Reproduce all of the data, making sure that no line differs from the original.

##############################

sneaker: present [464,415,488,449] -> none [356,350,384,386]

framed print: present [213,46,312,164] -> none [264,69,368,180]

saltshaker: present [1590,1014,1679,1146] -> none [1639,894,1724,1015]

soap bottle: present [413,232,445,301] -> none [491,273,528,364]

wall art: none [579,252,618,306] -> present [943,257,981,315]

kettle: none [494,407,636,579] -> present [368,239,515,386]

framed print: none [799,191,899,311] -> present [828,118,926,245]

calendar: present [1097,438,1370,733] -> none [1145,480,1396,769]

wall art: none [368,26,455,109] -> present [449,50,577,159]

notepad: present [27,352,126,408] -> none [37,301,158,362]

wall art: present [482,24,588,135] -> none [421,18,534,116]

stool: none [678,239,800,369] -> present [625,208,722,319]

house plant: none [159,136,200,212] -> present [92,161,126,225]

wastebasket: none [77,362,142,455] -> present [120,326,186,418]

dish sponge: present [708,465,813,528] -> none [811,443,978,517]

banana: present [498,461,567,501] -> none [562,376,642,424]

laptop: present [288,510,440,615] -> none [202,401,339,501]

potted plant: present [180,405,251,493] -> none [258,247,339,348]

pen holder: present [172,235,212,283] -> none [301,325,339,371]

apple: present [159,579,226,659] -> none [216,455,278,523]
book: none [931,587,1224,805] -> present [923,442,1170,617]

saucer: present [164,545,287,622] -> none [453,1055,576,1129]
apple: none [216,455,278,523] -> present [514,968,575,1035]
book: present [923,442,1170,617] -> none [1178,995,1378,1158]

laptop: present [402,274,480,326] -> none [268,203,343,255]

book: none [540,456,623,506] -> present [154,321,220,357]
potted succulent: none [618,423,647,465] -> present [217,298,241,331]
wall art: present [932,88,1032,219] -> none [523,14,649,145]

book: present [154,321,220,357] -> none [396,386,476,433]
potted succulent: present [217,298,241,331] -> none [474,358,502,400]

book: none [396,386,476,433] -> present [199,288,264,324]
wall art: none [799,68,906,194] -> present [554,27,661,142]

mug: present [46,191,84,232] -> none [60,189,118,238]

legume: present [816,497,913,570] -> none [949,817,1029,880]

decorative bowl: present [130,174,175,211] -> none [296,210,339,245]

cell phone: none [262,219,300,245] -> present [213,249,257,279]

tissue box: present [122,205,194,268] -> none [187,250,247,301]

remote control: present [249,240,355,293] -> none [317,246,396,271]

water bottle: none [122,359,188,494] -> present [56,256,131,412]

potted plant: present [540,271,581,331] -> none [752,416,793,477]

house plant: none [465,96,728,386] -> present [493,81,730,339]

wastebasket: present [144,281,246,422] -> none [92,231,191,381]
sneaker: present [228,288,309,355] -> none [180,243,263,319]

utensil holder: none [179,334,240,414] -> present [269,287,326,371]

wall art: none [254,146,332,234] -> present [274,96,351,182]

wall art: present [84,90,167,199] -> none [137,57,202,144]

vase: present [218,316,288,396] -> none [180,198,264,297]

##############################

→ Task solution
sneaker: present [464,415,488,449] -> none [356,350,384,386]

framed print: present [213,46,312,164] -> none [264,69,368,180]

saltshaker: present [1590,1014,1679,1146] -> none [1639,894,1724,1015]

soap bottle: present [413,232,445,301] -> none [491,273,528,364]

wall art: none [579,252,618,306] -> present [943,257,981,315]

kettle: none [494,407,636,579] -> present [368,239,515,386]

framed print: none [799,191,899,311] -> present [828,118,926,245]

calendar: present [1097,438,1370,733] -> none [1145,480,1396,769]

wall art: none [368,26,455,109] -> present [449,50,577,159]

notepad: present [27,352,126,408] -> none [37,301,158,362]

wall art: present [482,24,588,135] -> none [421,18,534,116]

stool: none [678,239,800,369] -> present [625,208,722,319]

house plant: none [159,136,200,212] -> present [92,161,126,225]

wastebasket: none [77,362,142,455] -> present [120,326,186,418]

dish sponge: present [708,465,813,528] -> none [811,443,978,517]

banana: present [498,461,567,501] -> none [562,376,642,424]

laptop: present [288,510,440,615] -> none [202,401,339,501]

potted plant: present [180,405,251,493] -> none [258,247,339,348]

pen holder: present [172,235,212,283] -> none [301,325,339,371]

apple: present [159,579,226,659] -> none [216,455,278,523]
book: none [931,587,1224,805] -> present [923,442,1170,617]

saucer: present [164,545,287,622] -> none [453,1055,576,1129]
apple: none [216,455,278,523] -> present [514,968,575,1035]
book: present [923,442,1170,617] -> none [1178,995,1378,1158]

laptop: present [402,274,480,326] -> none [268,203,343,255]

book: none [540,456,623,506] -> present [154,321,220,357]
potted succulent: none [618,423,647,465] -> present [217,298,241,331]
wall art: present [932,88,1032,219] -> none [523,14,649,145]

book: present [154,321,220,357] -> none [396,386,476,433]
potted succulent: present [217,298,241,331] -> none [474,358,502,400]

book: none [396,386,476,433] -> present [199,288,264,324]
wall art: none [799,68,906,194] -> present [554,27,661,142]

mug: present [46,191,84,232] -> none [60,189,118,238]

legume: present [816,497,913,570] -> none [949,817,1029,880]

decorative bowl: present [130,174,175,211] -> none [296,210,339,245]

cell phone: none [262,219,300,245] -> present [213,249,257,279]

tissue box: present [122,205,194,268] -> none [187,250,247,301]

remote control: present [249,240,355,293] -> none [317,246,396,271]

water bottle: none [122,359,188,494] -> present [56,256,131,412]

potted plant: present [540,271,581,331] -> none [752,416,793,477]

house plant: none [465,96,728,386] -> present [493,81,730,339]

wastebasket: present [144,281,246,422] -> none [92,231,191,381]
sneaker: present [228,288,309,355] -> none [180,243,263,319]

utensil holder: none [179,334,240,414] -> present [269,287,326,371]

wall art: none [254,146,332,234] -> present [274,96,351,182]

wall art: present [84,90,167,199] -> none [137,57,202,144]

vase: present [218,316,288,396] -> none [180,198,264,297]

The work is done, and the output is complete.